The Alternative

9 1 2
                                    

October 9, 1972
Grockdain Institution
9:32 AM

Lydia Barnes hated attending this room. It was like walking into a cold, cramped basement and feeling eyes behind you. With every step in that padded cellar, one could feel a sort of hateful mania creeping over their spine.

And today, it was smothering. Lydia believed herself to have a firm constitution. You didn't work in a mental institution without some guts to you. But today... In Miss Cunnie's room it was awful.

As far as Lydia Barnes could tell, Juniper's... Illness came in waves. It might, fortunately, be a lasting span of months for her in a state of wellness. Where she was docile, cheerful. During her spans of wellness, Juniper Cunnie was lovely.

But gradually, the expanse of such loveliness grew shorter and shorter.

And whatever sort of sanity the girl had had yesterday was gone and Lydia was, frankly, frightened.

She paused before the cell door- it wasn't like other rooms. It wasn't a normal wood pane locked from the outside- no. This was a vault.

Nearly two feet thick. And still... The inhuman, ungodly wails from within could be heard. Stumbling back a bit, Lydia- with shaking hands -made to pull her rosary out for but a moment.

Pressing it to her lips, she murmured silently against it, "Our Father, who art in Heaven,"

The wails paused for an instant.

"Howell be Thy name,"

Screaming. Vulgar obscenities thrown at inhuman volumes.

"Thy kingdom come," Lydia stood as a statue before the door her lips shook violently as she continued, "Thy will be done,"

Threats in Lydia's native tongue. Her daughter would die, her brother shall be sodomized before his death. Her dead mother would be unearthed and violated as a corpse.

"On Earth as it art in Heaven."

It was silent.

Lydia gasped quietly. And slowly, riding weak knees she nodded for the door to be opened and entered.

The girl was in a grotesque arch. Strained over her leather cuffs and straps. And her legs... Her limbs had slowly grown into frightening little poles. Without actual muscle or flesh around them. Just bone and skin.

And the wrappings on her legs had tightened until she had lost circulation- thick and heavy purple stained her ankles and toes. And about her shins were growing sores and welts. Blood- however thin -spilled and smeared across her bindings and sheets.

She was pressed so roughly against the straps that her cotton shirt tore and jagged ribs protruded vulgarly through her skin.

It seemed so delicate, like tissue paper stretched over sticks. Her body wasn't supposed to move that way. It shouldn't have been able to bend like that- her spine shouldn't be able to take that. It was nearly inverted- backwards and bent in half all while the bands across her abdomen strained against her.

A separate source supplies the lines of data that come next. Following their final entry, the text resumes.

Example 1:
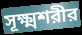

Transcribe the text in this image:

সূক্ষ্মশরীর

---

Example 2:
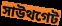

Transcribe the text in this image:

সাউথগেট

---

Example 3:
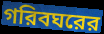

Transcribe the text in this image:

গরিবঘরের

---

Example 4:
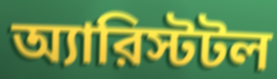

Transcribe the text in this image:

অ্যারিস্টটল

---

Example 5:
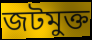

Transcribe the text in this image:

জটমুক্ত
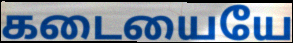
கடையையே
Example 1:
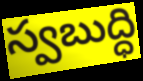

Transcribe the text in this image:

స్వబుద్ధి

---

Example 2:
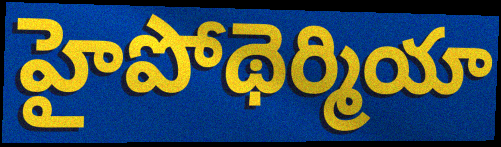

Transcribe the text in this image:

హైపోథెర్మియా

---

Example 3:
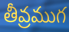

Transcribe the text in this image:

తీవ్రముగ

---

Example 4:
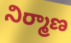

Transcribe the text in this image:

నిర్మాణ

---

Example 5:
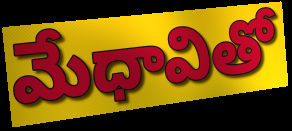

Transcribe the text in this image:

మేధావితో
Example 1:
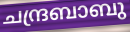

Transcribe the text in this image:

ചന്ദ്രബാബു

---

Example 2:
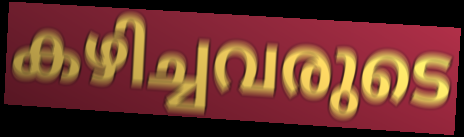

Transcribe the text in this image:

കഴിച്ചവരുടെ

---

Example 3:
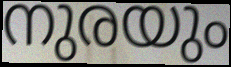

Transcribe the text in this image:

നുരയും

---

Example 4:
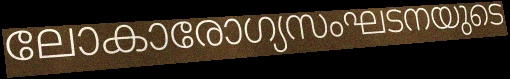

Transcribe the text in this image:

ലോകാരോഗ്യസംഘടനയുടെ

Lydia couldn't help it. She stepped back, holding the palm that carried her rosary to her mouth. And with a tiny, shuddering breath she prayed again, "Our Father, who art in Heaven, Howell be Thy name,"

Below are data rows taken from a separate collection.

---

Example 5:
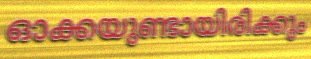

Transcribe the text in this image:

ഓക്കയുണ്ടായിരിക്കും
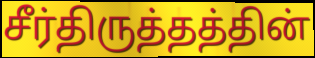
சீர்திருத்தத்தின்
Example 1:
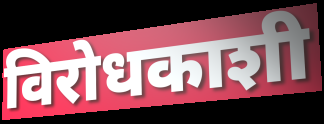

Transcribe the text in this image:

विरोधकाशी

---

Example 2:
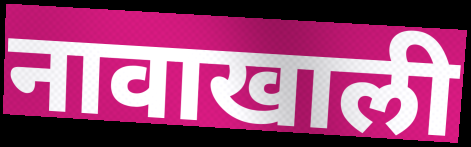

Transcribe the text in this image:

नावाखाली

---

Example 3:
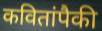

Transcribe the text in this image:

कवितांपैकी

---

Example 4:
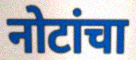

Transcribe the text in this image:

नोटांचा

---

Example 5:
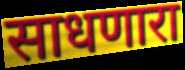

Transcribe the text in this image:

साधणारा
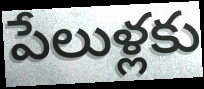
పేలుళ్లకు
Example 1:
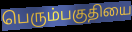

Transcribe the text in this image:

June's body released. She dropped back to the cot in a loud crack. And she was still.

"MEDIC!" Cried Lydia. Forgetting her terror for a moment her training kicked in. Rushing forward she pulled the girl's body into a correct position.

Doctor Richard Marks was, at that point, entering the hospital. And being escorted to his patient. When the sound of shouting alerted him, and the tenant beside him.

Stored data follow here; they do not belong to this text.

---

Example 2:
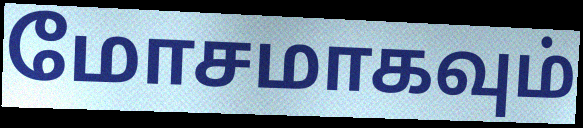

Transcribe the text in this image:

மோசமாகவும்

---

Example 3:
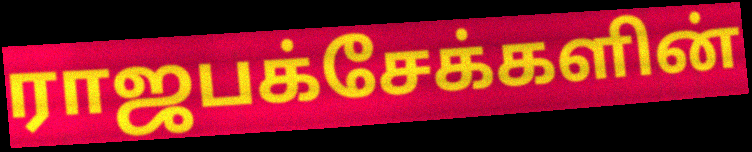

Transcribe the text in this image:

ராஜபக்சேக்களின்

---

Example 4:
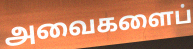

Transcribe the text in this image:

அவைகளைப்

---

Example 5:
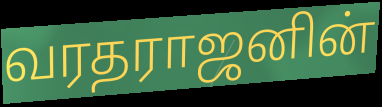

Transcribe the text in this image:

They began a deft jog in the direction of June's room, the tenant already shouting down various halls for a doctor.

As Richard arrived, he was utterly confounded. The girl's body appeared lifeless. Almost. As there was a small huddle of nurses and tenants pressing hands to her twitching, thrashing figure in an attempt to still her.

The most frantic of the team was a slight Latina woman. She shook and shuddered while her hands slipped over Juniper's shoulders. And her lips buzzed indistinctly over words that Richard suspected was prayer.

"Where are your Goddamn doctors?!" Richard shouted, dropping his brief case and rushing up to Juniper Cunnie's face. "June? June, listen to me..." he mumbled, holding her jaw and pressing up her eyelids. There was only dark, reddened whites.

"She isn't having a seizure, Dr Marks." The Latina woman beside him whispered, "She isn't sick, sir." She began rambling. That same sentence being chopped up and choked out in various ways.

Richard Marks wished he could send a panic attack away, but there weren't enough hands at the moment.

Not while the woman below him began crying.